I own a Intel Wolfdale @ 3.0 GHz (Dual Core). The improvement when going to 2 threads is obvious, but I can't make sense of why going to 4 threads makes it go even faster. I thought Intel didn't have hyperthreading since Pentium IV, so my 2 cores mean that I can only run 2 threads simultaneously. The dip in 8 threads makes sense because of more context switching.
 
You don't have hyperthreading - that would give a bigger gain than that. I don't know why 4 would be faster, but that isn't a big enough difference to really matter.
 

DXRick

Distinguished
Jun 9, 2006
1,320
0
19,360
It's possible that one thread takes longer to run when you do 2, and total processing time will be based on the longest running thread. When you run 4 threads, the work is better balanced, resulting in the slightly faster run time.
 

tokyotech

Distinguished
Mar 18, 2008
146
0
18,680
I just tested the same program 6 times. I think it's pretty conclusive that 4 threads is faster than 2.

Two threads:
59.203 s
59.468 s
60.468 s

Four threads:
53.204 s
56.109 s
52.422 s
 

Siggy19

Distinguished
Mar 5, 2009
144
1
18,690
It is possible that caching either of the disk or the CPU is providing a slight benefit for 4 threads over 2.

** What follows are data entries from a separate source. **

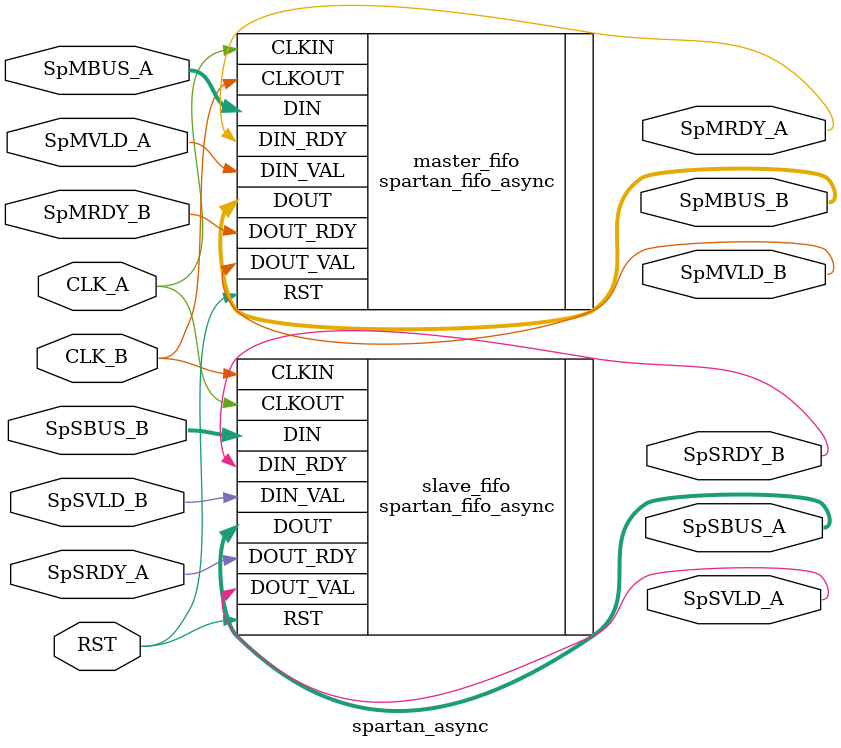
<source format=v>

module spartan_async
(
    CLK_A,
    RST,
    
    SpMBUS_A,
    SpMVLD_A,
    SpMRDY_A,
    
    SpSBUS_A,
    SpSVLD_A,
    SpSRDY_A,
    
    CLK_B,
    
    SpMBUS_B,
    SpMVLD_B,
    SpMRDY_B,
    
    SpSBUS_B,
    SpSVLD_B,
    SpSRDY_B    
);

    parameter BWIDTH = 64;
    
    input CLK_A;
    input RST;
    
    input [BWIDTH+1:0] SpMBUS_A;
    input SpMVLD_A;
    output SpMRDY_A;
    
    output [BWIDTH+1:0] SpSBUS_A;
    output SpSVLD_A;
    input SpSRDY_A;
    
    input CLK_B;

    output [BWIDTH+1:0] SpMBUS_B;
    output SpMVLD_B;
    input SpMRDY_B;
    
    input [BWIDTH+1:0] SpSBUS_B;
    input SpSVLD_B;
    output SpSRDY_B;
        
    spartan_fifo_async #(.DATA_WIDTH(BWIDTH+2)) master_fifo
    (
        .CLKIN(CLK_A),
        .RST(RST),

        .DIN(SpMBUS_A),
        .DIN_VAL(SpMVLD_A),
        .DIN_RDY(SpMRDY_A),

        .CLKOUT(CLK_B),

        .DOUT(SpMBUS_B),
        .DOUT_VAL(SpMVLD_B),
        .DOUT_RDY(SpMRDY_B)
    );

    spartan_fifo_async #(.DATA_WIDTH(BWIDTH+2)) slave_fifo
    (
        .CLKIN(CLK_B),
        .RST(RST),

        .DIN(SpSBUS_B),
        .DIN_VAL(SpSVLD_B),
        .DIN_RDY(SpSRDY_B),

        .CLKOUT(CLK_A),

        .DOUT(SpSBUS_A),
        .DOUT_VAL(SpSVLD_A),
        .DOUT_RDY(SpSRDY_A)
    );       
    
endmodule

</source>
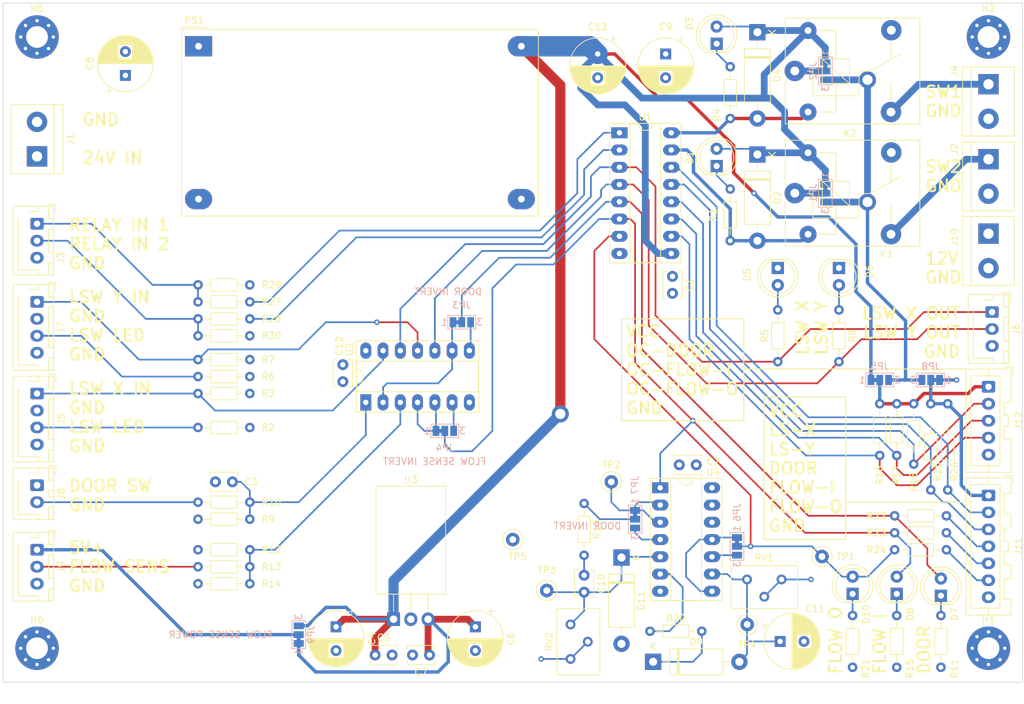
<source format=kicad_pcb>
(kicad_pcb (version 20211014) (generator pcbnew)

  (general
    (thickness 4.69)
  )

  (paper "A4")
  (layers
    (0 "F.Cu" signal)
    (1 "In1.Cu" signal)
    (2 "In2.Cu" signal)
    (31 "B.Cu" signal)
    (32 "B.Adhes" user "B.Adhesive")
    (33 "F.Adhes" user "F.Adhesive")
    (34 "B.Paste" user)
    (35 "F.Paste" user)
    (36 "B.SilkS" user "B.Silkscreen")
    (37 "F.SilkS" user "F.Silkscreen")
    (38 "B.Mask" user)
    (39 "F.Mask" user)
    (40 "Dwgs.User" user "User.Drawings")
    (41 "Cmts.User" user "User.Comments")
    (42 "Eco1.User" user "User.Eco1")
    (43 "Eco2.User" user "User.Eco2")
    (44 "Edge.Cuts" user)
    (45 "Margin" user)
    (46 "B.CrtYd" user "B.Courtyard")
    (47 "F.CrtYd" user "F.Courtyard")
    (48 "B.Fab" user)
    (49 "F.Fab" user)
    (50 "User.1" user)
    (51 "User.2" user)
    (52 "User.3" user)
    (53 "User.4" user)
    (54 "User.5" user)
    (55 "User.6" user)
    (56 "User.7" user)
    (57 "User.8" user)
    (58 "User.9" user)
  )

  (setup
    (stackup
      (layer "F.SilkS" (type "Top Silk Screen"))
      (layer "F.Paste" (type "Top Solder Paste"))
      (layer "F.Mask" (type "Top Solder Mask") (thickness 0.01))
      (layer "F.Cu" (type "copper") (thickness 0.035))
      (layer "dielectric 1" (type "core") (thickness 1.51) (material "FR4") (epsilon_r 4.5) (loss_tangent 0.02))
      (layer "In1.Cu" (type "copper") (thickness 0.035))
      (layer "dielectric 2" (type "prepreg") (thickness 1.51) (material "FR4") (epsilon_r 4.5) (loss_tangent 0.02))
      (layer "In2.Cu" (type "copper") (thickness 0.035))
      (layer "dielectric 3" (type "core") (thickness 1.51) (material "FR4") (epsilon_r 4.5) (loss_tangent 0.02))
      (layer "B.Cu" (type "copper") (thickness 0.035))
      (layer "B.Mask" (type "Bottom Solder Mask") (thickness 0.01))
      (layer "B.Paste" (type "Bottom Solder Paste"))
      (layer "B.SilkS" (type "Bottom Silk Screen"))
      (copper_finish "None")
      (dielectric_constraints no)
    )
    (pad_to_mask_clearance 0)
    (pcbplotparams
      (layerselection 0x00010fc_ffffffff)
      (disableapertmacros false)
      (usegerberextensions false)
      (usegerberattributes true)
      (usegerberadvancedattributes true)
      (creategerberjobfile true)
      (svguseinch false)
      (svgprecision 6)
      (excludeedgelayer true)
      (plotframeref false)
      (viasonmask false)
      (mode 1)
      (useauxorigin false)
      (hpglpennumber 1)
      (hpglpenspeed 20)
      (hpglpendiameter 15.000000)
      (dxfpolygonmode true)
      (dxfimperialunits true)
      (dxfusepcbnewfont true)
      (psnegative false)
      (psa4output false)
      (plotreference true)
      (plotvalue true)
      (plotinvisibletext false)
      (sketchpadsonfab false)
      (subtractmaskfromsilk false)
      (outputformat 1)
      (mirror false)
      (drillshape 1)
      (scaleselection 1)
      (outputdirectory "")
    )
  )

  (net 0 "")
  (net 1 "+12V")
  (net 2 "GND")
  (net 3 "+5V")
  (net 4 "Net-(C3-Pad1)")
  (net 5 "Net-(D1-Pad1)")
  (net 6 "Net-(D3-Pad1)")
  (net 7 "+24V")
  (net 8 "Net-(J2-Pad1)")
  (net 9 "Net-(J4-Pad1)")
  (net 10 "Net-(J5-Pad3)")
  (net 11 "Net-(J7-Pad3)")
  (net 12 "Net-(J8-Pad2)")
  (net 13 "Net-(J9-Pad2)")
  (net 14 "Net-(JP1-Pad2)")
  (net 15 "Net-(JP2-Pad2)")
  (net 16 "Net-(JP3-Pad1)")
  (net 17 "Net-(JP3-Pad3)")
  (net 18 "Net-(JP4-Pad1)")
  (net 19 "Net-(JP4-Pad3)")
  (net 20 "unconnected-(K1-Pad4)")
  (net 21 "unconnected-(K2-Pad4)")
  (net 22 "Net-(R12-Pad1)")
  (net 23 "Net-(C10-Pad1)")
  (net 24 "Net-(C10-Pad2)")
  (net 25 "Net-(C11-Pad1)")
  (net 26 "Net-(D9-Pad1)")
  (net 27 "Net-(D10-Pad2)")
  (net 28 "Net-(D10-Pad1)")
  (net 29 "Net-(JP5-Pad2)")
  (net 30 "Net-(JP6-Pad1)")
  (net 31 "Net-(JP6-Pad3)")
  (net 32 "Net-(JP7-Pad1)")
  (net 33 "unconnected-(U4-Pad12)")
  (net 34 "Net-(JP7-Pad2)")
  (net 35 "Net-(JP7-Pad3)")
  (net 36 "Net-(R20-Pad1)")
  (net 37 "Net-(D2-Pad2)")
  (net 38 "Net-(D4-Pad2)")
  (net 39 "Net-(U1-Pad1)")
  (net 40 "Net-(U1-Pad2)")
  (net 41 "/RELAY_IN_1")
  (net 42 "/RELAY_IN_2")
  (net 43 "/LSW_X")
  (net 44 "/LSW_Y")
  (net 45 "Net-(JP8-Pad2)")
  (net 46 "Net-(R26-Pad2)")
  (net 47 "Net-(R25-Pad2)")
  (net 48 "Net-(R22-Pad2)")
  (net 49 "Net-(R23-Pad2)")
  (net 50 "Net-(R24-Pad2)")
  (net 51 "Net-(R18-Pad2)")
  (net 52 "Net-(R17-Pad2)")
  (net 53 "Net-(R16-Pad2)")
  (net 54 "Net-(JP3-Pad2)")
  (net 55 "Net-(R5-Pad2)")
  (net 56 "Net-(R8-Pad2)")
  (net 57 "Net-(D7-Pad1)")
  (net 58 "Net-(R15-Pad1)")
  (net 59 "Net-(J6-Pad1)")
  (net 60 "Net-(J6-Pad2)")
  (net 61 "Net-(U4-Pad1)")
  (net 62 "Net-(J9-Pad1)")

  (footprint "Resistor_THT:R_Axial_DIN0204_L3.6mm_D1.6mm_P7.62mm_Horizontal" (layer "F.Cu") (at 107 -72.62 -90))

  (footprint "Resistor_THT:R_Axial_DIN0204_L3.6mm_D1.6mm_P12.7mm_Horizontal" (layer "F.Cu") (at 139 -41 -90))

  (footprint "LED_THT:LED_D5.0mm" (layer "F.Cu") (at 105 -94 90))

  (footprint "Connector_JST:JST_XA_B05B-XASK-1_1x05_P2.50mm_Vertical" (layer "F.Cu") (at 145 -43.5 -90))

  (footprint "Resistor_THT:R_Axial_DIN0204_L3.6mm_D1.6mm_P7.62mm_Horizontal" (layer "F.Cu") (at 36.31 -24 180))

  (footprint "Capacitor_THT:CP_Radial_D8.0mm_P3.50mm" (layer "F.Cu") (at 114.347349 -6))

  (footprint "Capacitor_THT:C_Disc_D3.8mm_W2.6mm_P2.50mm" (layer "F.Cu") (at 102 -32 180))

  (footprint "TerminalBlock:TerminalBlock_bornier-2_P5.08mm" (layer "F.Cu") (at 145 -88.04 -90))

  (footprint "Diode_THT:D_DO-15_P12.70mm_Horizontal" (layer "F.Cu") (at 95.65 -3))

  (footprint "Resistor_THT:R_Axial_DIN0204_L3.6mm_D1.6mm_P7.62mm_Horizontal" (layer "F.Cu") (at 28.69 -26.5))

  (footprint "Resistor_THT:R_Axial_DIN0204_L3.6mm_D1.6mm_P7.62mm_Horizontal" (layer "F.Cu") (at 114 -47.19 90))

  (footprint "Capacitor_THT:CP_Radial_D8.0mm_P3.50mm" (layer "F.Cu") (at 18 -89.347349 90))

  (footprint "Potentiometer_THT:Potentiometer_Bourns_3299Y_Vertical" (layer "F.Cu") (at 114.55 -15.125))

  (footprint "TestPoint:TestPoint_Loop_D1.80mm_Drill1.0mm_Beaded" (layer "F.Cu") (at 75 -21))

  (footprint "Resistor_THT:R_Axial_DIN0204_L3.6mm_D1.6mm_P7.62mm_Horizontal" (layer "F.Cu") (at 129 -41 -90))

  (footprint "Converter_DCDC:Generic_DCDC_Red" (layer "F.Cu") (at 28.7675 -93.6325))

  (footprint "Resistor_THT:R_Axial_DIN0204_L3.6mm_D1.6mm_P7.62mm_Horizontal" (layer "F.Cu") (at 85.5 -26.31 -90))

  (footprint "Resistor_THT:R_Axial_DIN0204_L3.6mm_D1.6mm_P7.62mm_Horizontal" (layer "F.Cu") (at 95.19 -7.5))

  (footprint "Resistor_THT:R_Axial_DIN0204_L3.6mm_D1.6mm_P7.62mm_Horizontal" (layer "F.Cu") (at 123 -47.19 90))

  (footprint "LED_THT:LED_D5.0mm" (layer "F.Cu") (at 138 -12.725 90))

  (footprint "Resistor_THT:R_Axial_DIN0204_L3.6mm_D1.6mm_P7.62mm_Horizontal" (layer "F.Cu") (at 138 -9.81 -90))

  (footprint "Resistor_THT:R_Axial_DIN0204_L3.6mm_D1.6mm_P7.62mm_Horizontal" (layer "F.Cu") (at 131.5 -9.81 -90))

  (footprint "Resistor_THT:R_Axial_DIN0204_L3.6mm_D1.6mm_P12.7mm_Horizontal" (layer "F.Cu") (at 136.5 -41 -90))

  (footprint "TestPoint:TestPoint_Loop_D1.80mm_Drill1.0mm_Beaded" (layer "F.Cu") (at 109.5 -8.5))

  (footprint "Package_TO_SOT_THT:TO-220-3_Horizontal_TabDown" (layer "F.Cu") (at 57.46 -9.27))

  (footprint "Relay_THT:Relay_SPDT_SANYOU_SRD_Series_Form_C" (layer "F.Cu") (at 116.5 -90))

  (footprint "Resistor_THT:R_Axial_DIN0204_L3.6mm_D1.6mm_P7.62mm_Horizontal" (layer "F.Cu") (at 28.69 -17))

  (footprint "Package_DIP:DIP-16_W7.62mm_Socket_LongPads" (layer "F.Cu") (at 90.7 -80.9))

  (footprint "Diode_THT:D_DO-15_P12.70mm_Horizontal" (layer "F.Cu") (at 111 -95.7 -90))

  (footprint "Resistor_THT:R_Axial_DIN0204_L3.6mm_D1.6mm_P7.62mm_Horizontal" (layer "F.Cu") (at 36.31 -19.5 180))

  (footprint "Diode_THT:D_DO-15_P12.70mm_Horizontal" (layer "F.Cu") (at 91 -18.35 -90))

  (footprint "Connector_JST:JST_XH_B3B-XH-AM_1x03_P2.50mm_Vertical" (layer "F.Cu") (at 5 -67.5 -90))

  (footprint "Capacitor_THT:C_Disc_D3.8mm_W2.6mm_P2.50mm" (layer "F.Cu") (at 33.75 -29.5 180))

  (footprint "Capacitor_THT:CP_Radial_D8.0mm_P3.50mm" (layer "F.Cu") (at 69.5 -8.152651 -90))

  (footprint "Resistor_THT:R_Axial_DIN0204_L3.6mm_D1.6mm_P7.62mm_Horizontal" (layer "F.Cu")
    (tedit 5AE5139B) (tstamp 60fe5079-4cb0-4f36-b6b5-2b056b09e401)
    (at 131.19 -22)
    (descr "Resistor, Axial_DIN0204 series, Axial, Horizontal, pin pitch=7.62mm, 0.167W, length*diameter=3.6*1.6mm^2, http://cdn-reichelt.de/documents/datenblatt/B400/1_4W%23YAG.pdf")
    (tags "Resistor Axial_DIN0204 series Axial Horizontal pin pitch 7.62mm 0.167W length 3.6mm diameter 1.6mm")
    (property "Sheetfile" "Interface Board.kicad_sch")
    (property "Sheetname" "")
    (path "/ba313786-6e4f-4a4b-80ba-3459549df8b3")
    (attr through_hole)
    (fp_text reference "R23" (at -2.69 0) (layer "F.SilkS")
      (effects (font (size 1 1) (thickness 0.15)))
      (tstamp 4f1b3df7-33ed-4310-9933-79e0ed3fe547)
    )
    (fp_text value "220" (at 3.81 1.92) (layer "F.Fab")
      (effects (font (size 1 1) (thickness 0.15)))
      (tstamp d79b1e68-340f-4b24-95d9-b627d4cb04c6)
    )
    (fp_text user "${REFERENCE}" (at 3.81 0) (layer "F.Fab")
      (effects (font (size 0.72 0.72) (thickness 0.108)))
      (tstamp 2c8fbe25-1185-4c48-9b10-ad56aeee8bae)
    )
    (fp_line (start 5.73 0.92) (end 5.73 -0.92) (layer "F
... [1517926 chars truncated]
</source>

One thing to remember is that even with a single core, the Processor does not run a thread to completion before starting the next one. Instead, it runs part of one thread, then part of the next and so on until everything is done. Therefore, it may be that it happens to be more efficient to do the first part of multiple threads and then do the second part of them than to do parts one and two of the first and then part one and two of the second.
 

radnor

Distinguished
Apr 9, 2008
1,021
0
19,290


The replay/prefetch/cache mechanisms are quite more complex than that. Not to mentions the vectorial protcols.

But anyway, that 101 Informatics post gets my seal of approval !!!!